The primary objectives set for the third quarter of 2017 were to embed the new operating model and to progressively restore customer service and collections performance to acceptable levels in preparation for the seasonal peak in lending during the fourth quarter. The rate of progress being made is too weak and the business is now falling a long way short of achieving these objectives. Collections performance and sales are both showing substantial underperformance against the comparable period in 2016. The routing and scheduling software deployed to direct the daily activities of CEMs has presented some early issues, primarily relating to the integrity of data, and the prescriptive nature of the new operating model has not allowed sufficient local autonomy to prioritise resource allocation during this period of recovery.
Carnage is the only word to use. “…reduced agent effectiveness on collections performance”? I’ll wager that as a result of the IT project which delivered the “routing and scheduling software deployed to direct the daily activities of [the salesforce]” Provident scarcely, if at all, knows who its borrowers are and where they live.

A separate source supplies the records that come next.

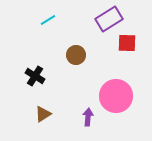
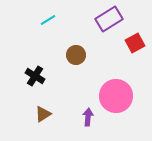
red square: moved 8 px right; rotated 30 degrees counterclockwise
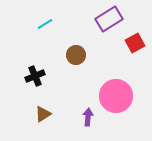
cyan line: moved 3 px left, 4 px down
black cross: rotated 36 degrees clockwise
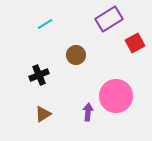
black cross: moved 4 px right, 1 px up
purple arrow: moved 5 px up
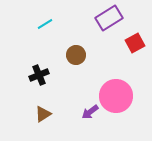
purple rectangle: moved 1 px up
purple arrow: moved 2 px right; rotated 132 degrees counterclockwise
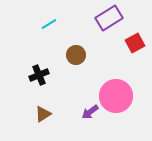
cyan line: moved 4 px right
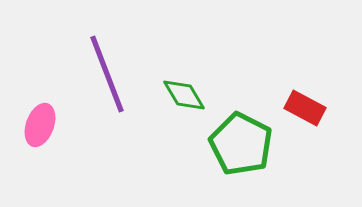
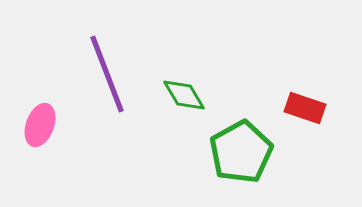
red rectangle: rotated 9 degrees counterclockwise
green pentagon: moved 8 px down; rotated 16 degrees clockwise
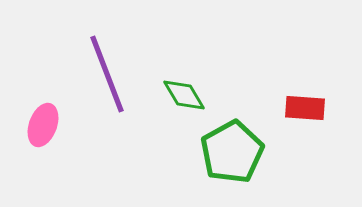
red rectangle: rotated 15 degrees counterclockwise
pink ellipse: moved 3 px right
green pentagon: moved 9 px left
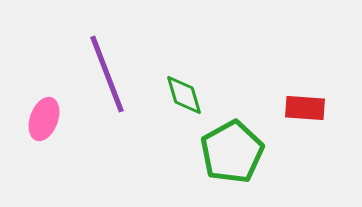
green diamond: rotated 15 degrees clockwise
pink ellipse: moved 1 px right, 6 px up
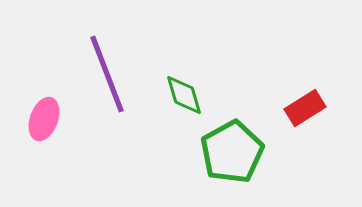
red rectangle: rotated 36 degrees counterclockwise
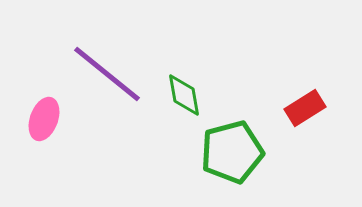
purple line: rotated 30 degrees counterclockwise
green diamond: rotated 6 degrees clockwise
green pentagon: rotated 14 degrees clockwise
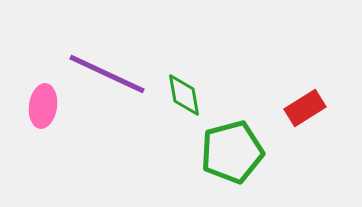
purple line: rotated 14 degrees counterclockwise
pink ellipse: moved 1 px left, 13 px up; rotated 12 degrees counterclockwise
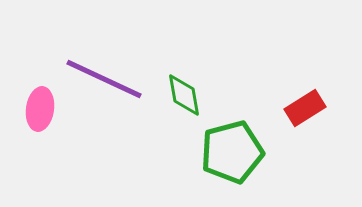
purple line: moved 3 px left, 5 px down
pink ellipse: moved 3 px left, 3 px down
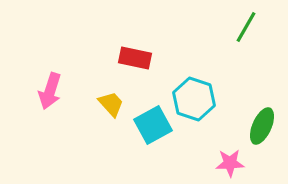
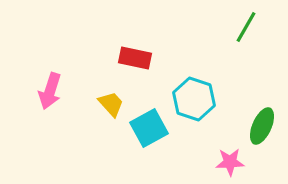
cyan square: moved 4 px left, 3 px down
pink star: moved 1 px up
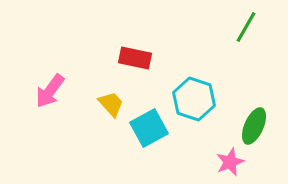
pink arrow: rotated 18 degrees clockwise
green ellipse: moved 8 px left
pink star: rotated 20 degrees counterclockwise
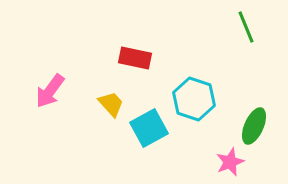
green line: rotated 52 degrees counterclockwise
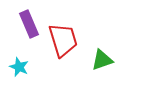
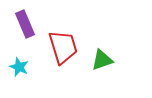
purple rectangle: moved 4 px left
red trapezoid: moved 7 px down
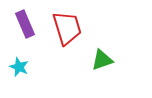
red trapezoid: moved 4 px right, 19 px up
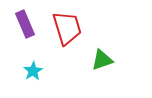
cyan star: moved 14 px right, 4 px down; rotated 18 degrees clockwise
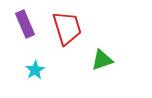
cyan star: moved 2 px right, 1 px up
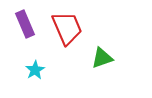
red trapezoid: rotated 6 degrees counterclockwise
green triangle: moved 2 px up
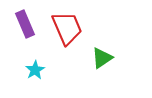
green triangle: rotated 15 degrees counterclockwise
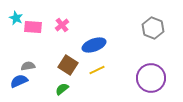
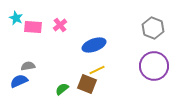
pink cross: moved 2 px left
brown square: moved 19 px right, 19 px down; rotated 12 degrees counterclockwise
purple circle: moved 3 px right, 12 px up
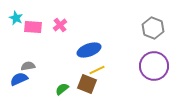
blue ellipse: moved 5 px left, 5 px down
blue semicircle: moved 2 px up
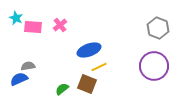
gray hexagon: moved 5 px right
yellow line: moved 2 px right, 3 px up
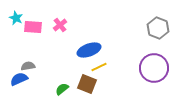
purple circle: moved 2 px down
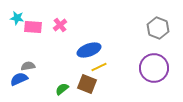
cyan star: moved 1 px right; rotated 16 degrees counterclockwise
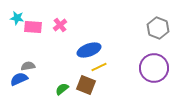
brown square: moved 1 px left, 1 px down
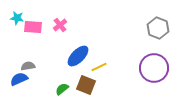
blue ellipse: moved 11 px left, 6 px down; rotated 25 degrees counterclockwise
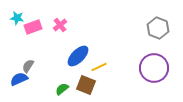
pink rectangle: rotated 24 degrees counterclockwise
gray semicircle: rotated 48 degrees counterclockwise
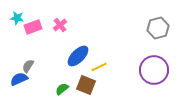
gray hexagon: rotated 25 degrees clockwise
purple circle: moved 2 px down
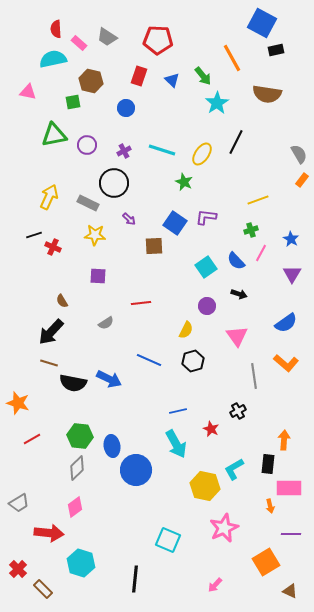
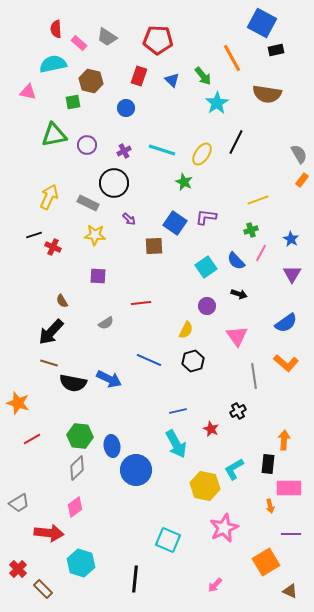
cyan semicircle at (53, 59): moved 5 px down
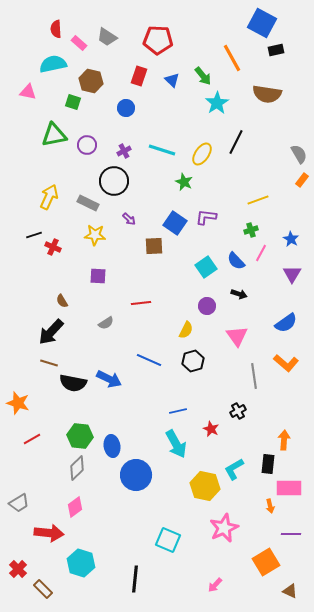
green square at (73, 102): rotated 28 degrees clockwise
black circle at (114, 183): moved 2 px up
blue circle at (136, 470): moved 5 px down
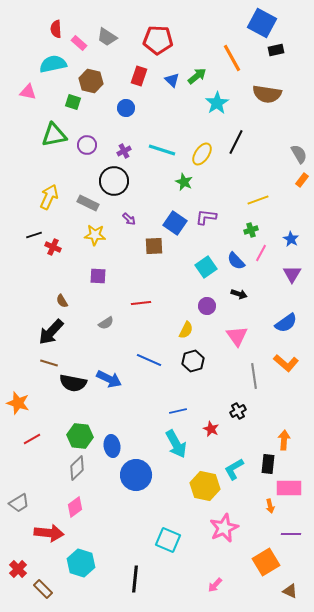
green arrow at (203, 76): moved 6 px left; rotated 90 degrees counterclockwise
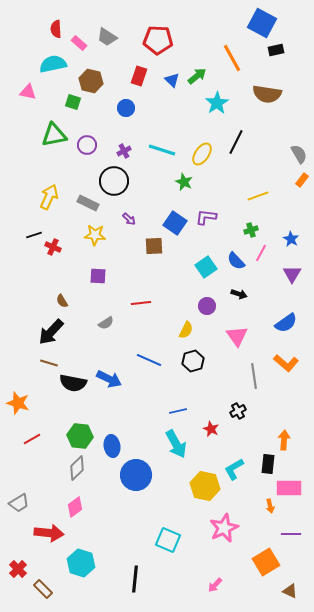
yellow line at (258, 200): moved 4 px up
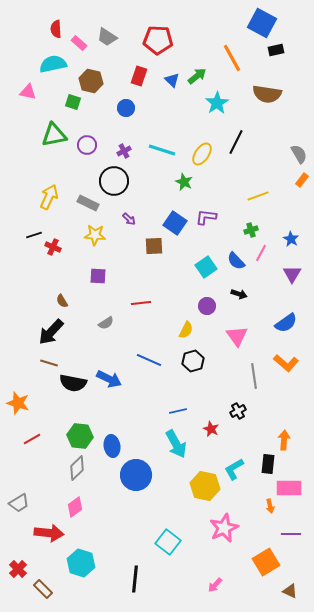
cyan square at (168, 540): moved 2 px down; rotated 15 degrees clockwise
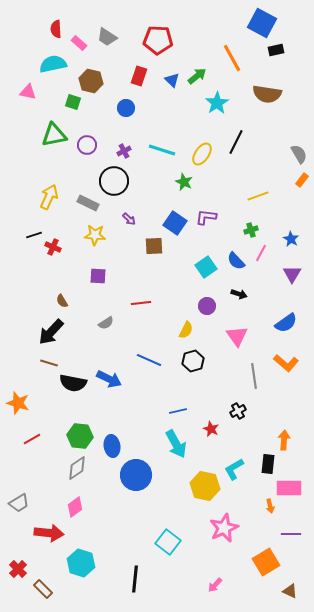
gray diamond at (77, 468): rotated 10 degrees clockwise
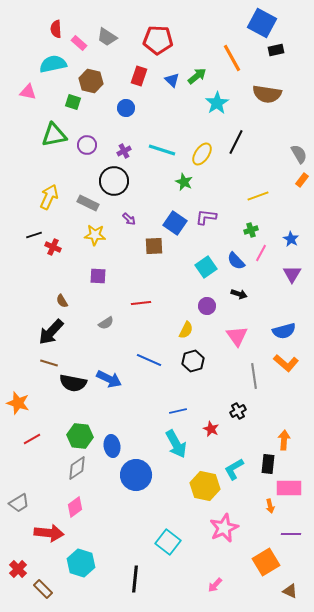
blue semicircle at (286, 323): moved 2 px left, 8 px down; rotated 20 degrees clockwise
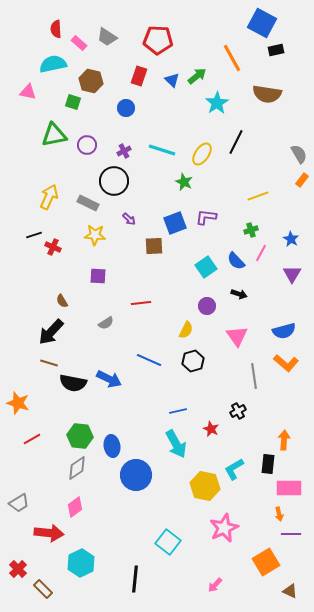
blue square at (175, 223): rotated 35 degrees clockwise
orange arrow at (270, 506): moved 9 px right, 8 px down
cyan hexagon at (81, 563): rotated 16 degrees clockwise
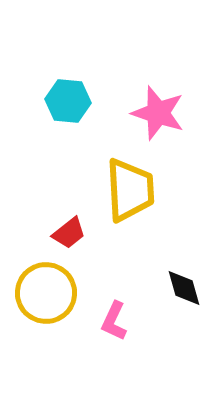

After reading the full Statement (which includes some shocking metrics on recoveries rates), I concluded the only thing I’d rather be less than a Provident Financial customer is a worker in Provident’s IT department given the task of trying to sort this mess out. The main reason is, there simply isn’t a solution. The IT system Provident needs can never be built.
An anathema though it is to the army of tech boosters, paid Silicon Valley shills and unicorn-valued “disruptive” startup CEOs, some things – like the contents of Provident’s commission-based salesforce’s heads – cannot (and, in this case, probably should not) ever be captured in an algorithm, ported to an app or written up in a set of IT system documentation.
The fact that someone – not disclosed in Provident’s Statement but a reasonable assumption is that it is one of the larger IT consulting firms — could ever sell Provident on the notion that this was possible speaks volumes for management’s gullibility. But in that, they are merely reflecting and echoing a broader gullibility which seems to have gripped our entire collective culture. The sooner reality sets in, like it has for Provident Financial and their hapless investors, the better.
Readers may wonder why I bother, but in – as scant and as reluctant as I can make it – fairness to Provident, the programme they embarked on to automate via an IT solution their sales process may have been an attempt to clean up their act. By procedural-ising and automating the fieldforce’s customer relationship management and the collections and recoveries of arrears, there was the potential for Provident to better monitor and supervise its barely house-trained commission-based salespeople. But for businesses like Provident, it could well be that, if you try to clean up the business, you don’t have a business. How many other enterprises will suffer the same fate?